Security vs. Convenience in Anyvite - sanj

I just saw this in an Anyvite message:<p>"Note: Please do not forward this email. Doing so will give other people access to your Anyvite account."<p>In looking at the URLs embedded in the email, it was clear that they have some hashes glued in there to allow the user to bypass the login.<p>I'm not trying to bust on Anyvite; I've considered a similar scheme myself.<p>But I ended up deciding that it was a bad idea.  Other opinions?
======
drm237
The message is a bit vague, but we chose that wording because it conveys the
point more succinctly than a complete explanation.

If someone forwards an email to a friend, that friend will be able to RSVP and
comment on behalf of the forwarding user, but they won't be able to
create/edit/cancel the event. All of the admin controls still require the
admin to login.

We chose this as a matter of convenience since most people will refuse to RSVP
anyway and if we required them to fill out a registration form first, we
wouldn't be any better than evite. As noodle mentioned, if someone can RSVP on
your behalf for a single event, it probably isn't the end of the world.

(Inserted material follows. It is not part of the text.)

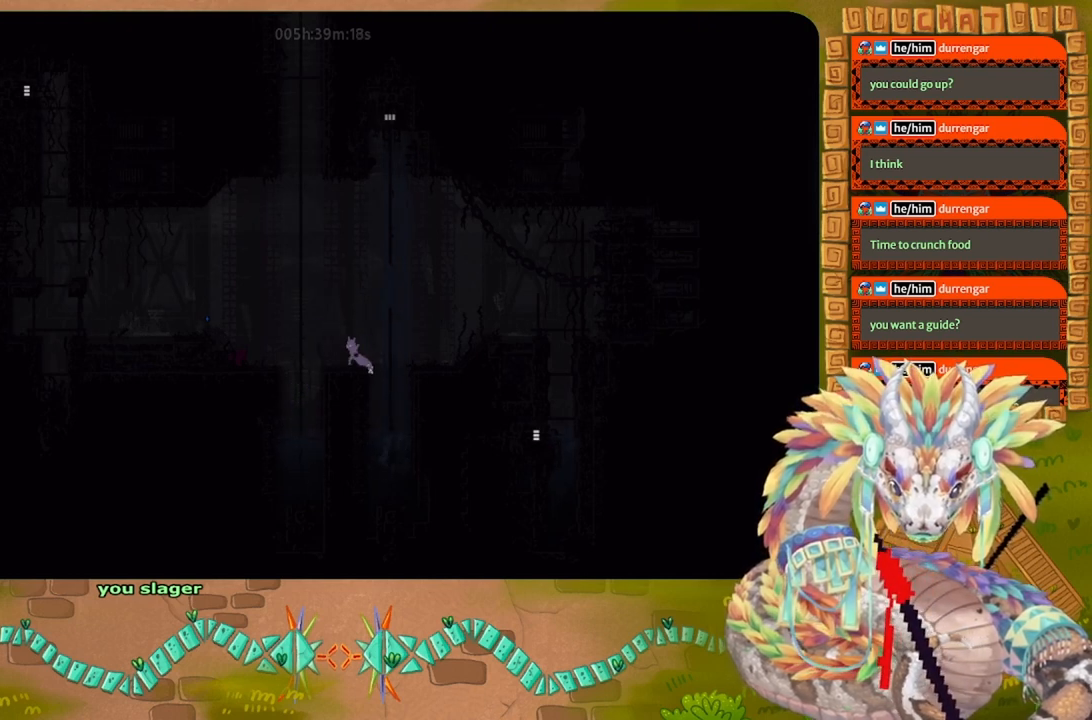
{"keys": ["up"], "events": [[67, "j", "down"], [100, "up", "down"], [400, "left", "up"], [467, "j", "up"]]}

It's
completely depending on the security requirements of your app.

------
jadence
Evite does the same thing. My friends and I frequently forward our invitations
around to each other with the note "If you're interested bump up my RSVP count
or add yourself with the 'invite more people' link on the right.

I think it's fine in this case for the added convenience of not having to
register/login. It's an invitation system not banking.

------
noodle
depends on the nature of the app. while probably a 'bad thing', i don't think
that someone maliciously gaining control of your anyvite account will ruin
you, so a convenience like this might be acceptable in the eyes of the
engineers.